Perhaps the most interesting finding for myself was seeing how much the
include_path
affects performance, particularly when using an opcode cache. In
each case, I had the directory with my test classes listed as the first item in
the include_path
— which is the optimal location (previous benchmarking and
profiling I've done shows that performance degrades quickly the deeper the
matching entry is within the include_path
). Even in the non-accelerated tests,
the PSR-0 implementation, which does not use the include_path
, is >10%
faster, a difference that jumps to almost 40% with acceleration. The same
differences are true also with the class map implementations.
While these changes are very much micro-optimizations (remember, the numbers
above indicate 16^3
classes loaded — a single class loads in matters of
1/10,000th of a second), if you are loading hundreds or thousands of unique
classes over your application lifecycle, the evidence clearly shows some
significant performance benefits from the usage of class maps and
fully-qualified paths.
Conclusions
Each approach has its merits. During development, you don't want to necessarily run a script to generate the class map or manually update the class map every time you add a new class. That said, if you expect a lot of traffic to your site, it's trivially easy to run a script during deployment to build the class map for you, and thus let you eke out a little extra performance from your application.
One clear realization from this experiment is that the include_path
is a poor
way to resolve files in current incarnations of PHP. While the degradation is
not huge when your initial path matches, it still introduces a performance hit.

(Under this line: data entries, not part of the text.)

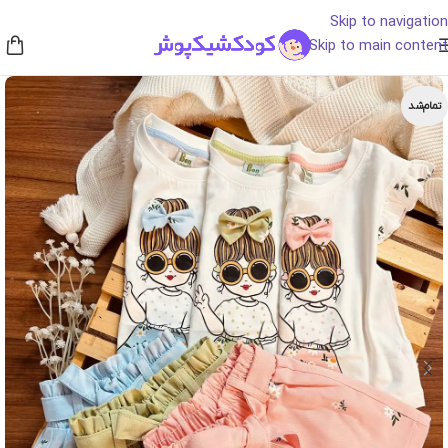
Skip to navigation
Skip to main content
تمام‌شد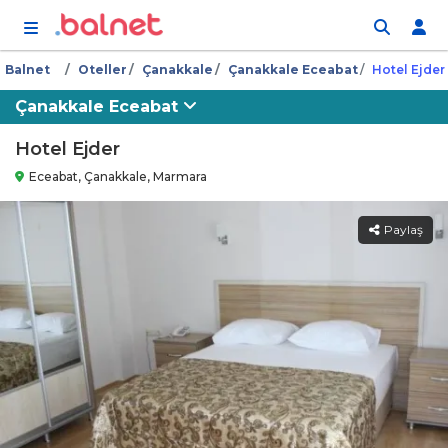
İçeriğe atla
Balnet
Oteller
Çanakkale
Çanakkale Eceabat
Hotel Ejder
Çanakkale Eceabat
Hotel Ejder
Eceabat, Çanakkale, Marmara
Paylaş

Additionally, it makes setup of the applications harder, as you then must
document the proper usage of the include_path
; using __DIR__
with either a
PSR-0-style or class map autoloader is more easily portable and requires less
education of end-users.
One interesting use case for a classmap based autoloader is to assist in optimizing existing ZF1 applications. The script could be run over your "application" directory to build a classmap of your application resource classes. This would allow you to bypass the various resource autoloaders and custom logic of the dispatcher for finding controller classes. It could also potentially serve as one part of a migration suite between ZF1 and ZF2.
I will be recommending that Zend Framework 2.0 use both PSR-0 and class map
strategies, without reliance on the include_path
, and provide tools and
scripts to aid deployment.